═══ Data to use

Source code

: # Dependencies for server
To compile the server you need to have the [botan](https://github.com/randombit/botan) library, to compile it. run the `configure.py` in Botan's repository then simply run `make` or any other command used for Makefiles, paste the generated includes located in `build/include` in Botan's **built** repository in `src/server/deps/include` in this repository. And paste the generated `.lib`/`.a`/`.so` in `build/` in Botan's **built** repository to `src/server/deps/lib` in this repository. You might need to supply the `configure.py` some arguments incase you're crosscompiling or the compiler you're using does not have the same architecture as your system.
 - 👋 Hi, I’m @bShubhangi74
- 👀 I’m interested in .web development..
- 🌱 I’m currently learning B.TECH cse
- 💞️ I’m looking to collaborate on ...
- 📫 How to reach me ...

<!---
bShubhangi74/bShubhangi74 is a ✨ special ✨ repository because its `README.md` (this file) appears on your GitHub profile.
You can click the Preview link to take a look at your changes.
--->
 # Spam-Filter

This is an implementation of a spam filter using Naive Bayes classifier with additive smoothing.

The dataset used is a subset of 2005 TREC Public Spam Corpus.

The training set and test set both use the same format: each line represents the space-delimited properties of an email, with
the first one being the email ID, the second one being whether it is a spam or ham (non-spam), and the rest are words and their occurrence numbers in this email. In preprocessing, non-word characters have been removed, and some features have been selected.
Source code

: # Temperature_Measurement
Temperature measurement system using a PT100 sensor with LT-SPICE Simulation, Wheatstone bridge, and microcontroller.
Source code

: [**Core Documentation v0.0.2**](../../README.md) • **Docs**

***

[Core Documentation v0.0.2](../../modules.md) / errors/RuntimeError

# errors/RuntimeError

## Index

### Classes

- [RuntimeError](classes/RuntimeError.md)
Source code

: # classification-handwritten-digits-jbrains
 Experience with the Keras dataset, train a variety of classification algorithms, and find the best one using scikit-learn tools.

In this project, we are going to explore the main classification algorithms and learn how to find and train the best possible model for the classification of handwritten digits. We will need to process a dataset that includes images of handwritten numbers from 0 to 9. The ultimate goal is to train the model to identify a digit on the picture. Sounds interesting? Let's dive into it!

══════

• Aim of the exercise
Rewrite every line of the rows above as a numbered list, leaving out the blank lines.

• Written answer
1. Source code
2. : # Dependencies for server
3. To compile the server you need to have the [botan](https://github.com/randombit/botan) library, to compile it. run the `configure.py` in Botan's repository then simply run `make` or any other command used for Makefiles, paste the generated includes located in `build/include` in Botan's **built** repository in `src/server/deps/include` in this repository. And paste the generated `.lib`/`.a`/`.so` in `build/` in Botan's **built** repository to `src/server/deps/lib` in this repository. You might need to supply the `configure.py` some arguments incase you're crosscompiling or the compiler you're using does not have the same architecture as your system.
4.  - 👋 Hi, I’m @bShubhangi74
5. - 👀 I’m interested in .web development..
6. - 🌱 I’m currently learning B.TECH cse
7. - 💞️ I’m looking to collaborate on ...
8. - 📫 How to reach me ...
9. <!---
10. bShubhangi74/bShubhangi74 is a ✨ special ✨ repository because its `README.md` (this file) appears on your GitHub profile.
11. You can click the Preview link to take a look at your changes.
12. --->
13.  # Spam-Filter
14. This is an implementation of a spam filter using Naive Bayes classifier with additive smoothing.
15. The dataset used is a subset of 2005 TREC Public Spam Corpus.
16. The training set and test set both use the same format: each line represents the space-delimited properties of an email, with
17. the first one being the email ID, the second one being whether it is a spam or ham (non-spam), and the rest are words and their occurrence numbers in this email. In preprocessing, non-word characters have been removed, and some features have been selected.
18. Source code
19. : # Temperature_Measurement
20. Temperature measurement system using a PT100 sensor with LT-SPICE Simulation, Wheatstone bridge, and microcontroller.
21. Source code
22. : [**Core Documentation v0.0.2**](../../README.md) • **Docs**
23. ***
24. [Core Documentation v0.0.2](../../modules.md) / errors/RuntimeError
25. # errors/RuntimeError
26. ## Index
27. ### Classes
28. - [RuntimeError](classes/RuntimeError.md)
29. Source code
30. : # classification-handwritten-digits-jbrains
31.  Experience with the Keras dataset, train a variety of classification algorithms, and find the best one using scikit-learn tools.
32. In this project, we are going to explore the main classification algorithms and learn how to find and train the best possible model for the classification of handwritten digits. We will need to process a dataset that includes images of handwritten numbers from 0 to 9. The ultimate goal is to train the model to identify a digit on the picture. Sounds interesting? Let's dive into it!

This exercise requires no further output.